§ Directive: Once you find the line containing "suppress debug messages." in the data below, copy it and each following line exactly, up to and including the line containing "O.S user that", and nothing else.
Material shown START
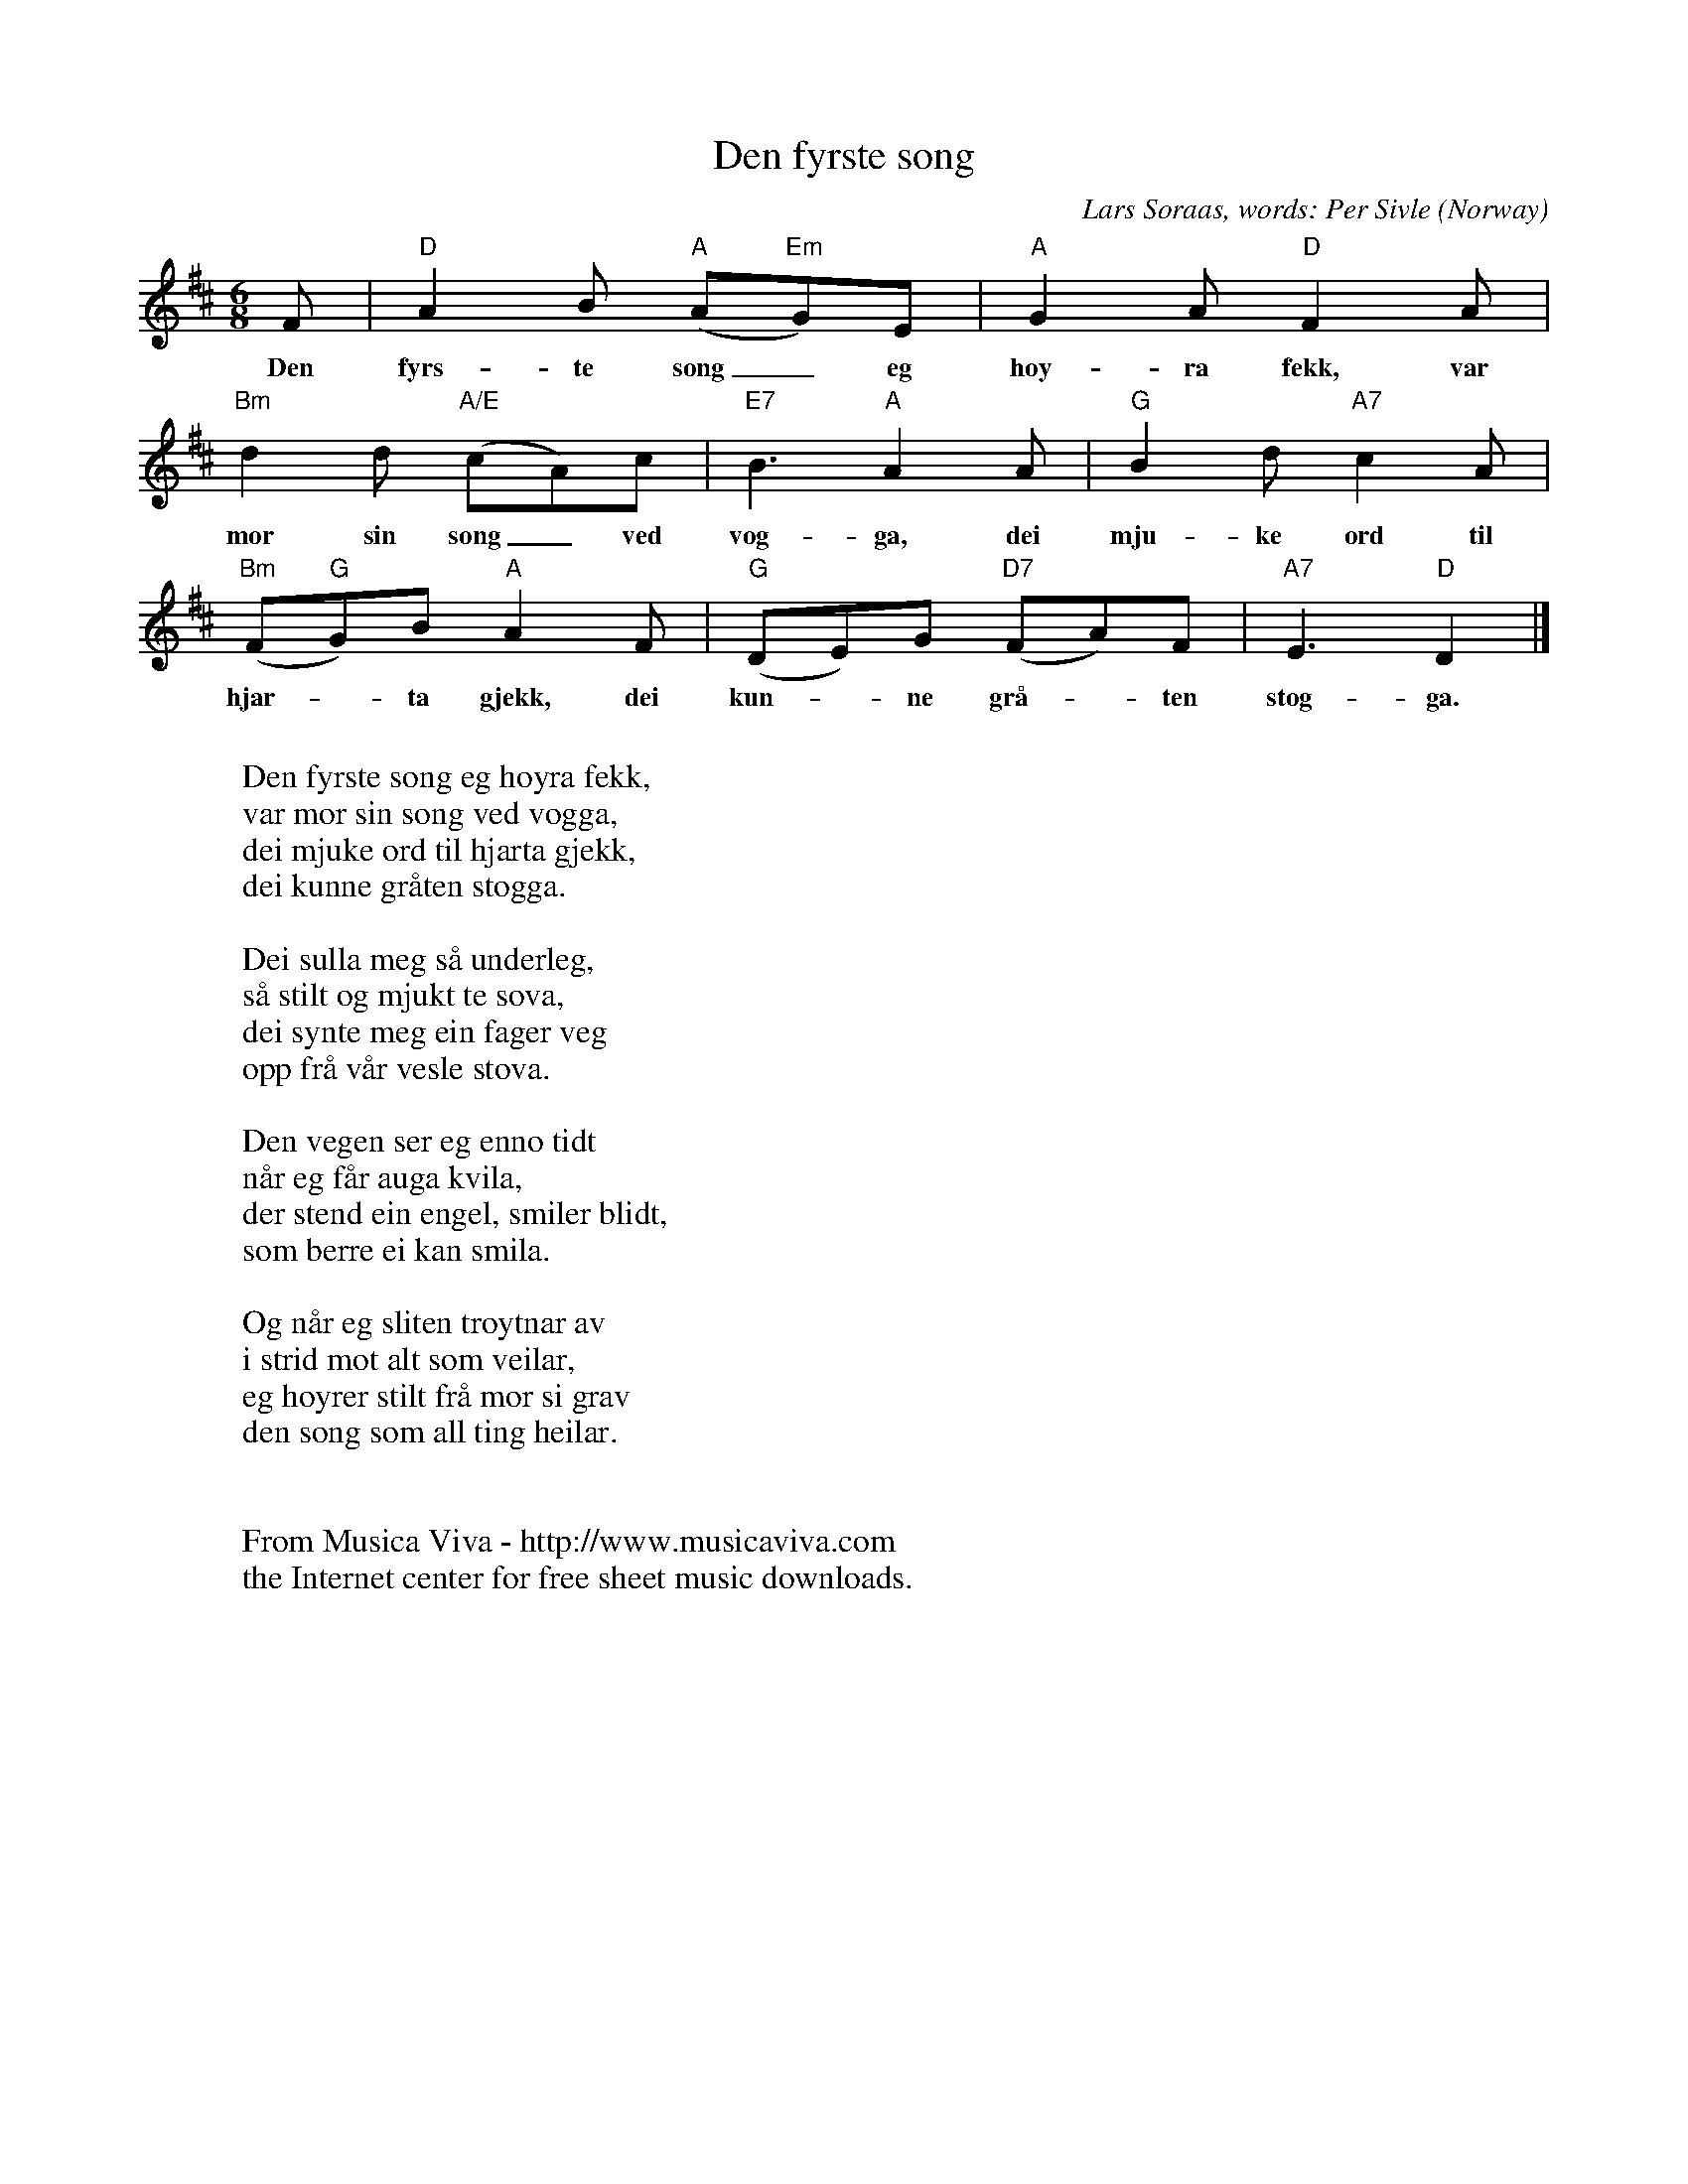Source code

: X:2861
T:Den fyrste song
C:Lars S\oraas, words: Per Sivle
O:Norway
Z:Transcribed by Frank Nordberg - http://www.musicaviva.com
F:http://abc.musicaviva.com/tunes/soraas-lars/soeraas-den-fyrste-song.abc
M:6/8
L:1/8
K:D
F|"D"A2B ("A"A"Em"G)E|"A"G2A "D"F2A|
w:Den fyrs-te song_ eg h\oy-ra fekk, var
"Bm"d2d "A/E"(cA)c|"E7"B3 "A"A2A|"G"B2d "A7"c2A|
w:mor sin song_ ved vog-ga, dei mju-ke ord til
("Bm"F"G"G)B "A"A2F|"G"(DE)G "D7"(FA)F|"A7"E3"D"D2|]
w:hjar--ta gjekk, dei kun--ne gr\aa--ten stog-ga.
W:
W:Den fyrste song eg h\oyra fekk,
W:var mor sin song ved vogga,
W:dei mjuke ord til hjarta gjekk,
W:dei kunne gr\aaten stogga.
W:
W:Dei sulla meg s\aa underleg,
W:s\aa stilt og mjukt te sova,
W:dei synte meg ein fager veg
W:opp fr\aa v\aar vesle stova.
W:
W:Den vegen ser eg enno tidt
W:n\aar eg f\aar auga kvila,
W:der stend ein engel, smiler blidt,
W:som berre ei kan smila.
W:
W:Og n\aar eg sliten tr\oytnar av
W:i strid mot alt som veilar,
W:eg h\oyrer stilt fr\aa mor si grav
W:den song som all ting heilar.
W:
W:
W:  From Musica Viva - http://www.musicaviva.com
W:  the Internet center for free sheet music downloads.


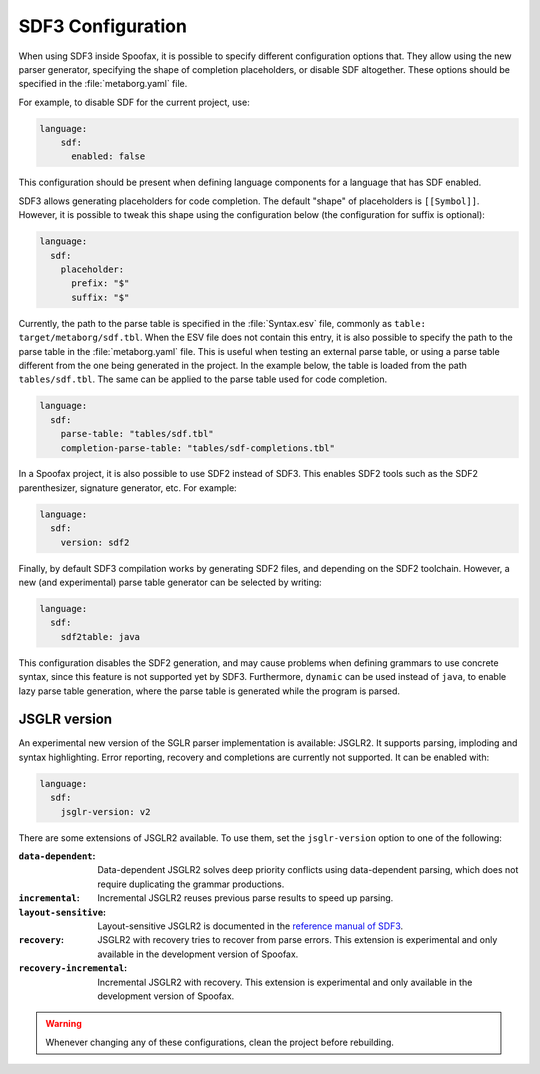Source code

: .. _sdf3-configuration:

SDF3 Configuration
--------------------

When using SDF3 inside Spoofax, it is possible to specify different configuration options that. They allow
using the new parser generator, specifying the shape of completion placeholders, or disable
SDF altogether. These options should be specified in the :file:`metaborg.yaml` file.

For example, to disable SDF for the current project, use:

.. code-block:: yaml

   language:
       sdf:
         enabled: false

This configuration should be present when defining language components for a language that has SDF enabled.

SDF3 allows generating placeholders for code completion. The default "shape" of placeholders is ``[[Symbol]]``. However, it is possible
to tweak this shape using the configuration below (the configuration for suffix is optional):

.. code-block:: yaml

   language:
     sdf:
       placeholder:
         prefix: "$"
         suffix: "$"

Currently, the path to the parse table is specified in the :file:`Syntax.esv` file, commonly as ``table: target/metaborg/sdf.tbl``.
When the ESV file does not contain this entry, it is also possible to specify the path to the parse table in the :file:`metaborg.yaml` file.
This is useful when testing an external parse table, or using a parse table different from the one being generated in the project.
In the example below, the table is loaded from the path ``tables/sdf.tbl``. The same can be applied to the parse table used for code completion.

.. code-block:: yaml

   language:
     sdf:
       parse-table: "tables/sdf.tbl"
       completion-parse-table: "tables/sdf-completions.tbl"

In a Spoofax project, it is also possible to use SDF2 instead of SDF3. This enables SDF2 tools such as the SDF2 parenthesizer,
signature generator, etc. For example:

.. code-block:: yaml

   language:
     sdf:
       version: sdf2


Finally, by default SDF3 compilation works by generating SDF2 files, and depending on the SDF2 toolchain. However,
a new (and experimental) parse table generator can be selected by writing:

.. code-block:: yaml

   language:
     sdf:
       sdf2table: java

This configuration disables the SDF2 generation, and may cause problems when defining grammars to use concrete syntax, since
this feature is not supported yet by SDF3. Furthermore, ``dynamic`` can be used instead of ``java``, to enable lazy parse table
generation, where the parse table is generated while the program is parsed.

JSGLR version
=============

An experimental new version of the SGLR parser implementation is available: JSGLR2. It supports parsing, imploding and
syntax highlighting. Error reporting, recovery and completions are currently not supported. It can be enabled with:

.. code-block:: yaml

   language:
     sdf:
       jsglr-version: v2

There are some extensions of JSGLR2 available. To use them, set the ``jsglr-version`` option to one of the following:

:``data-dependent``:       Data-dependent JSGLR2 solves deep priority conflicts using data-dependent parsing, which does
                           not require duplicating the grammar productions.
:``incremental``:          Incremental JSGLR2 reuses previous parse results to speed up parsing.
:``layout-sensitive``:     Layout-sensitive JSGLR2 is documented in the
                           `reference manual of SDF3 <reference.html#layout-sensitive-parsing>`_.
:``recovery``:             JSGLR2 with recovery tries to recover from parse errors. This extension is experimental and
                           only available in the development version of Spoofax.
:``recovery-incremental``: Incremental JSGLR2 with recovery. This extension is experimental and only available in the
                           development version of Spoofax.

.. warning:: Whenever changing any of these configurations, clean the project before rebuilding.

.. TODO: write documentation on how to use SDF3 outside of Spoofax
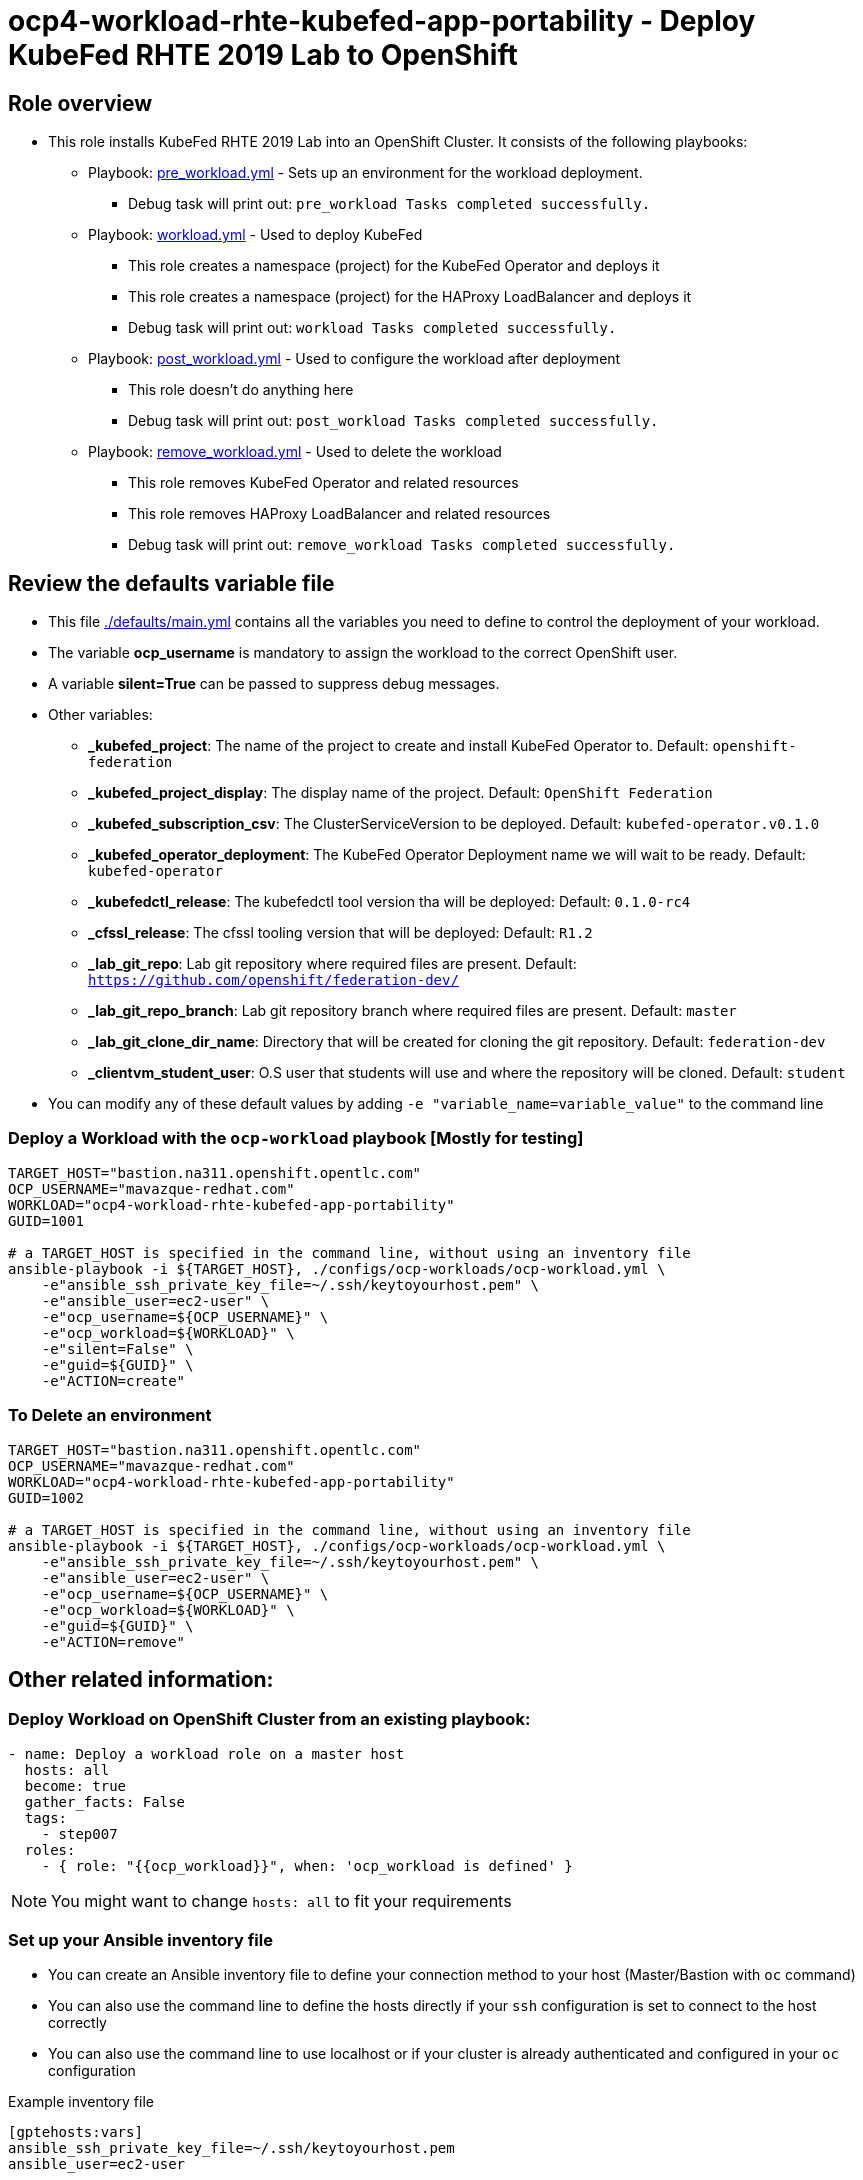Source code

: = ocp4-workload-rhte-kubefed-app-portability - Deploy KubeFed RHTE 2019 Lab to OpenShift

== Role overview

* This role installs KubeFed RHTE 2019 Lab into an OpenShift Cluster. It consists of the following playbooks:
** Playbook: link:./tasks/pre_workload.yml[pre_workload.yml] - Sets up an environment for the workload deployment.
*** Debug task will print out: `pre_workload Tasks completed successfully.`

** Playbook: link:./tasks/workload.yml[workload.yml] - Used to deploy KubeFed
*** This role creates a namespace (project) for the KubeFed Operator and deploys it
*** This role creates a namespace (project) for the HAProxy LoadBalancer and deploys it
*** Debug task will print out: `workload Tasks completed successfully.`

** Playbook: link:./tasks/post_workload.yml[post_workload.yml] - Used to
 configure the workload after deployment
*** This role doesn't do anything here
*** Debug task will print out: `post_workload Tasks completed successfully.`

** Playbook: link:./tasks/remove_workload.yml[remove_workload.yml] - Used to
 delete the workload
*** This role removes KubeFed Operator and related resources
*** This role removes HAProxy LoadBalancer and related resources
*** Debug task will print out: `remove_workload Tasks completed successfully.`

== Review the defaults variable file

* This file link:./defaults/main.yml[./defaults/main.yml] contains all the variables you need to define to control the deployment of your workload.
* The variable *ocp_username* is mandatory to assign the workload to the correct OpenShift user.
* A variable *silent=True* can be passed to suppress debug messages.
* Other variables:
** *_kubefed_project*: The name of the project to create and install KubeFed Operator to. Default: `openshift-federation`
** *_kubefed_project_display*: The display name of the project. Default: `OpenShift Federation`
** *_kubefed_subscription_csv*: The ClusterServiceVersion to be deployed. Default: `kubefed-operator.v0.1.0`
** *_kubefed_operator_deployment*: The KubeFed Operator Deployment name we will wait to be ready. Default: `kubefed-operator`
** *_kubefedctl_release*: The kubefedctl tool version tha will be deployed: Default: `0.1.0-rc4`
** *_cfssl_release*: The cfssl tooling version that will be deployed: Default: `R1.2`
** *_lab_git_repo*: Lab git repository where required files are present. Default: `https://github.com/openshift/federation-dev/`
** *_lab_git_repo_branch*: Lab git repository branch where required files are present. Default: `master`
** *_lab_git_clone_dir_name*: Directory that will be created for cloning the git repository. Default: `federation-dev`
** *_clientvm_student_user*: O.S user that students will use and where the repository will be cloned. Default: `student`

* You can modify any of these default values by adding `-e "variable_name=variable_value"` to the command line

=== Deploy a Workload with the `ocp-workload` playbook [Mostly for testing]

----
TARGET_HOST="bastion.na311.openshift.opentlc.com"
OCP_USERNAME="mavazque-redhat.com"
WORKLOAD="ocp4-workload-rhte-kubefed-app-portability"
GUID=1001

# a TARGET_HOST is specified in the command line, without using an inventory file
ansible-playbook -i ${TARGET_HOST}, ./configs/ocp-workloads/ocp-workload.yml \
    -e"ansible_ssh_private_key_file=~/.ssh/keytoyourhost.pem" \
    -e"ansible_user=ec2-user" \
    -e"ocp_username=${OCP_USERNAME}" \
    -e"ocp_workload=${WORKLOAD}" \
    -e"silent=False" \
    -e"guid=${GUID}" \
    -e"ACTION=create"
----

=== To Delete an environment

----
TARGET_HOST="bastion.na311.openshift.opentlc.com"
OCP_USERNAME="mavazque-redhat.com"
WORKLOAD="ocp4-workload-rhte-kubefed-app-portability"
GUID=1002

# a TARGET_HOST is specified in the command line, without using an inventory file
ansible-playbook -i ${TARGET_HOST}, ./configs/ocp-workloads/ocp-workload.yml \
    -e"ansible_ssh_private_key_file=~/.ssh/keytoyourhost.pem" \
    -e"ansible_user=ec2-user" \
    -e"ocp_username=${OCP_USERNAME}" \
    -e"ocp_workload=${WORKLOAD}" \
    -e"guid=${GUID}" \
    -e"ACTION=remove"
----


== Other related information:

=== Deploy Workload on OpenShift Cluster from an existing playbook:

[source,yaml]
----
- name: Deploy a workload role on a master host
  hosts: all
  become: true
  gather_facts: False
  tags:
    - step007
  roles:
    - { role: "{{ocp_workload}}", when: 'ocp_workload is defined' }
----
NOTE: You might want to change `hosts: all` to fit your requirements


=== Set up your Ansible inventory file

* You can create an Ansible inventory file to define your connection method to your host (Master/Bastion with `oc` command)
* You can also use the command line to define the hosts directly if your `ssh` configuration is set to connect to the host correctly
* You can also use the command line to use localhost or if your cluster is already authenticated and configured in your `oc` configuration

.Example inventory file
[source, ini]
----
[gptehosts:vars]
ansible_ssh_private_key_file=~/.ssh/keytoyourhost.pem
ansible_user=ec2-user

[gptehosts:children]
openshift

[openshift]
bastion.cluster1.openshift.opentlc.com
bastion.cluster2.openshift.opentlc.com
bastion.cluster3.openshift.opentlc.com
bastion.cluster4.openshift.opentlc.com

[dev]
bastion.cluster1.openshift.opentlc.com
bastion.cluster2.openshift.opentlc.com

[prod]
bastion.cluster3.openshift.opentlc.com
bastion.cluster4.openshift.opentlc.com
----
Material shown END
§ Exercise output:
* A variable *silent=True* can be passed to suppress debug messages.
* Other variables:
** *_kubefed_project*: The name of the project to create and install KubeFed Operator to. Default: `openshift-federation`
** *_kubefed_project_display*: The display name of the project. Default: `OpenShift Federation`
** *_kubefed_subscription_csv*: The ClusterServiceVersion to be deployed. Default: `kubefed-operator.v0.1.0`
** *_kubefed_operator_deployment*: The KubeFed Operator Deployment name we will wait to be ready. Default: `kubefed-operator`
** *_kubefedctl_release*: The kubefedctl tool version tha will be deployed: Default: `0.1.0-rc4`
** *_cfssl_release*: The cfssl tooling version that will be deployed: Default: `R1.2`
** *_lab_git_repo*: Lab git repository where required files are present. Default: `https://github.com/openshift/federation-dev/`
** *_lab_git_repo_branch*: Lab git repository branch where required files are present. Default: `master`
** *_lab_git_clone_dir_name*: Directory that will be created for cloning the git repository. Default: `federation-dev`
** *_clientvm_student_user*: O.S user that students will use and where the repository will be cloned. Default: `student`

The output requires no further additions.